On the FDI Regulatory Restrictiveness Index, which measures the extent to which countries limit foreign ownership and control across sectors of their economy, Canada scores 0.150—the highest in the G7 by a wide margin and three times the OECD average. By this measure, Canada is the most restrictive country in the G7 for foreign investment.
The domestic data tells the same story. Statistics Canada documented a 37 percent rise in federal regulatory restrictions between 2006 and 2021, a surge directly associated with a 1.7 percentage point decline in GDP growth alongside drops in business investment, dynamism, productivity, and employment.
And that is just the federal red tape tally. Using a different methodology, the Canadian Federation of Independent Business (CFIB) counts approximately 140,000 regulatory requirements in Ontario alone and nearly 146,000 in Quebec.
The cumulative cost is sobering. The CFIB’s latest estimate puts the total regulatory compliance burden for small businesses across all government levels at $51.5 billion in 2024—a 13.5 percent jump from 2020. Of that total, $17.9 billion represents pure red tape attributable to unnecessary or duplicative requirements. Businesses are burning through 768 million hours annually on regulatory paperwork, the equivalent of roughly 394,000 full-time jobs. For the average business owner, that means losing 32 working days a year to red tape alone. Small firms with fewer than five employees pay over $10,200 per employee in annual compliance costs.
The consequences show up in what doesn’t get built. The average lead time for mining projects has nearly tripled over three decades, from roughly six years in the 1990s to 17.8 years today. As of 2020, general construction permits took nearly 250 days in Canada—approximately three times longer than in the United States. Government fees on new GTA housing are three times higher than in San Francisco, Miami, New York City, and Houston.

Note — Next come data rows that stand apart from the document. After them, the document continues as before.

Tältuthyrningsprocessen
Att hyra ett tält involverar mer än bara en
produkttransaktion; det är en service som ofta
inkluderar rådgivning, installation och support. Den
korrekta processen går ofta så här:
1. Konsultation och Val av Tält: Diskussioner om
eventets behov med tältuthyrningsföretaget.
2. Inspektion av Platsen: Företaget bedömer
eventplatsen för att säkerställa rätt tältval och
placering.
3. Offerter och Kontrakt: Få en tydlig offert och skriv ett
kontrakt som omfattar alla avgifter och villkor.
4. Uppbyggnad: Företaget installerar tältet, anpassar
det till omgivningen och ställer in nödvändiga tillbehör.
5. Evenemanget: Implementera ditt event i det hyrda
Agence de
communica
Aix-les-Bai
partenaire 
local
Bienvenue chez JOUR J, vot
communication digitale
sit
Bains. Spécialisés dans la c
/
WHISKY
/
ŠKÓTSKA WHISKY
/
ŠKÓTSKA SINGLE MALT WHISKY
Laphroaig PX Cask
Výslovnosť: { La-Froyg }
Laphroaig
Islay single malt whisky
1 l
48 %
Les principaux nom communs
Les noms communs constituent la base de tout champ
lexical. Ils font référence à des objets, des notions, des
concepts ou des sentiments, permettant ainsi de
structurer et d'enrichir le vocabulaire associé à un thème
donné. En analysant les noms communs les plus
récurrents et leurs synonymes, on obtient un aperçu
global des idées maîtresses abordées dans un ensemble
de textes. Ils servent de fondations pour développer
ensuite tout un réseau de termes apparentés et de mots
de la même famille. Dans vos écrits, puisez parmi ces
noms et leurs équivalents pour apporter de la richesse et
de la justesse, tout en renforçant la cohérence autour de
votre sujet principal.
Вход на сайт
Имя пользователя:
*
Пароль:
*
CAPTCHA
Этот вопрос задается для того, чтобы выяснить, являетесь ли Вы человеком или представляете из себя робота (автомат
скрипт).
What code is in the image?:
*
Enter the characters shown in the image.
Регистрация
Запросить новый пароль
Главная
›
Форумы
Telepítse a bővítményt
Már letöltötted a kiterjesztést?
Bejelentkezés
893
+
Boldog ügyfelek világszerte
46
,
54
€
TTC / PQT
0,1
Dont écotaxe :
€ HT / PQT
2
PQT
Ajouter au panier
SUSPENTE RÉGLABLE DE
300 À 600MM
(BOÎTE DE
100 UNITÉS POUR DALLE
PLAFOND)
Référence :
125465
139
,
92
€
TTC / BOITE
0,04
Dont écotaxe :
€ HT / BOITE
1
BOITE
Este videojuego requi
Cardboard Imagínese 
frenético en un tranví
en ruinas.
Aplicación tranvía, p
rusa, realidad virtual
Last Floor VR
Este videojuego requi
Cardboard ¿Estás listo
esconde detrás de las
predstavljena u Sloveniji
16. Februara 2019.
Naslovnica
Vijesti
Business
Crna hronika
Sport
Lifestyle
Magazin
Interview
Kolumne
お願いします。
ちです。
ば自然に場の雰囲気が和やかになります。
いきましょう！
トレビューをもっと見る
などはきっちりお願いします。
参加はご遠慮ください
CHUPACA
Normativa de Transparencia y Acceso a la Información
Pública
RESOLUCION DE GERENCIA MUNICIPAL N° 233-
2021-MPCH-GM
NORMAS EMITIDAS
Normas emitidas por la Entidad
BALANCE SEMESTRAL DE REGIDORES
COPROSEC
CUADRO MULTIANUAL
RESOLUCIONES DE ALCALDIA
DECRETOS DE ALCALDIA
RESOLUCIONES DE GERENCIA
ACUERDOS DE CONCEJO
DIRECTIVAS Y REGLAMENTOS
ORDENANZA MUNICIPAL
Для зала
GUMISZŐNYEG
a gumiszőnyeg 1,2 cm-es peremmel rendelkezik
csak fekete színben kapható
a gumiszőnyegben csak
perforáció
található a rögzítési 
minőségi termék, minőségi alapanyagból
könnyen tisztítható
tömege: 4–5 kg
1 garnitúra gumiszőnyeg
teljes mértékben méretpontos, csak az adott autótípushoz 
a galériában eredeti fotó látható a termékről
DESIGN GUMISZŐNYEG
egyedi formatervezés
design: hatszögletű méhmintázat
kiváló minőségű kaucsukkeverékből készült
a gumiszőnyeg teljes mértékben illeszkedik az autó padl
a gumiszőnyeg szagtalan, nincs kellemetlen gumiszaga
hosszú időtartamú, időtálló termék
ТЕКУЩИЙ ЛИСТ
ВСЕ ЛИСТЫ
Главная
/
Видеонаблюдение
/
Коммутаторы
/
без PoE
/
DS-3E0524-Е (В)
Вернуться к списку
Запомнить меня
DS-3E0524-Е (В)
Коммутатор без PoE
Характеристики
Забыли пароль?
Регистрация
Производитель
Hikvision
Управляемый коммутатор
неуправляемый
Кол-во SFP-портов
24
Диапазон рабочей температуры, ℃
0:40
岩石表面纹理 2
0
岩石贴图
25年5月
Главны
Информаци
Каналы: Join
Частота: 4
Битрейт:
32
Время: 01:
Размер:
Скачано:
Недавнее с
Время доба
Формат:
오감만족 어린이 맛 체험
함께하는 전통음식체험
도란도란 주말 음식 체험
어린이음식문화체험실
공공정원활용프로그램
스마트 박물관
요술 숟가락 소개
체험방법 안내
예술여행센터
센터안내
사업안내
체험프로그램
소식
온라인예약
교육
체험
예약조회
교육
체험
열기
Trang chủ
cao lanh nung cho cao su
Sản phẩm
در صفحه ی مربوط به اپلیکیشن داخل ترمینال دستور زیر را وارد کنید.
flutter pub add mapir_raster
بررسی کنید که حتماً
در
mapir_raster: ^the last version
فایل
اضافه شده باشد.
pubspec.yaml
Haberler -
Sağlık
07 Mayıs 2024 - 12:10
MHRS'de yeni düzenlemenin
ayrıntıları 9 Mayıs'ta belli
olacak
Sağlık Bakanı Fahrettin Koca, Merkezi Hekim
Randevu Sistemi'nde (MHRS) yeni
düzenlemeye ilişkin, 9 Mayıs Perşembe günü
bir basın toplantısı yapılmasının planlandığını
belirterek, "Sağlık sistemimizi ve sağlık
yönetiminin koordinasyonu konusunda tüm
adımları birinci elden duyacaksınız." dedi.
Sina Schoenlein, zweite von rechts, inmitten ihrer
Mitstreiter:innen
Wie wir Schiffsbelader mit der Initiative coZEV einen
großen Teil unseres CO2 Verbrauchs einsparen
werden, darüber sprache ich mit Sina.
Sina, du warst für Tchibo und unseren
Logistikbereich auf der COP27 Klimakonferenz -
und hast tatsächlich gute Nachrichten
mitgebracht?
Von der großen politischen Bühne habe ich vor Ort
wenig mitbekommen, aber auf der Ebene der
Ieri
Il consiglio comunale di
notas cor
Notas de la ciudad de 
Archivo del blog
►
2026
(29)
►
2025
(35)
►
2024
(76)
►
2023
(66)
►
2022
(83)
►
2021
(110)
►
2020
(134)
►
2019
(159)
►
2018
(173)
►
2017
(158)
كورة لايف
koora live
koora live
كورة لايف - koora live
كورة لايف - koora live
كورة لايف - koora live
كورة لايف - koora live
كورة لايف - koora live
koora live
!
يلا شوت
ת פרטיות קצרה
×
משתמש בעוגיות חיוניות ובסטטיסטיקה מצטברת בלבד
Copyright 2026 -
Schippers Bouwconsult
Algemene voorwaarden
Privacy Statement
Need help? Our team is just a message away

Courts have compounded the uncertainty. The Supreme Court struck down the core of the Impact Assessment Act in 2023 as unconstitutional, leaving projects in limbo while amendments were drafted, and Alberta is challenging those amendments too. The Federal Court of Appeal quashed the Trans Mountain pipeline approval in 2018 over inadequate Indigenous consultation, years after the Northern Gateway approval was struck down on similar grounds. And in 2025, the B.C. Supreme Court’s Cowichan Tribes ruling recognized Aboriginal title over lands held in fee simple for the first time in Canadian history, creating “significant uncertainty” for property rights, investment, and regulatory authority across the province.
The cumulative effect is a legal environment where the rules of project development shift mid-process, and mobile capital goes where the rules are stable.
The potential gains from tackling the problem are well-documented. A Competition Bureau-commissioned study estimates that aligning Canada’s regulations in energy, transport, retail, and professional services with international best practices could boost GDP by 6.5 to 10 percent over the long run. The International Monetary Fund estimates that eliminating internal trade barriers alone could raise real GDP by roughly 7 percent, or $210 billion.
Canada has a rare moment of political alignment on regulatory reform. External pressure from tariff threats, capital flight, and weak economic performance has made red tape an economic imperative that transcends partisanship. But cross-partisan agreement on the diagnosis is one thing. The hard part is acting on it in a meaningful way before the political window closes and the apparatus resumes its natural expansion.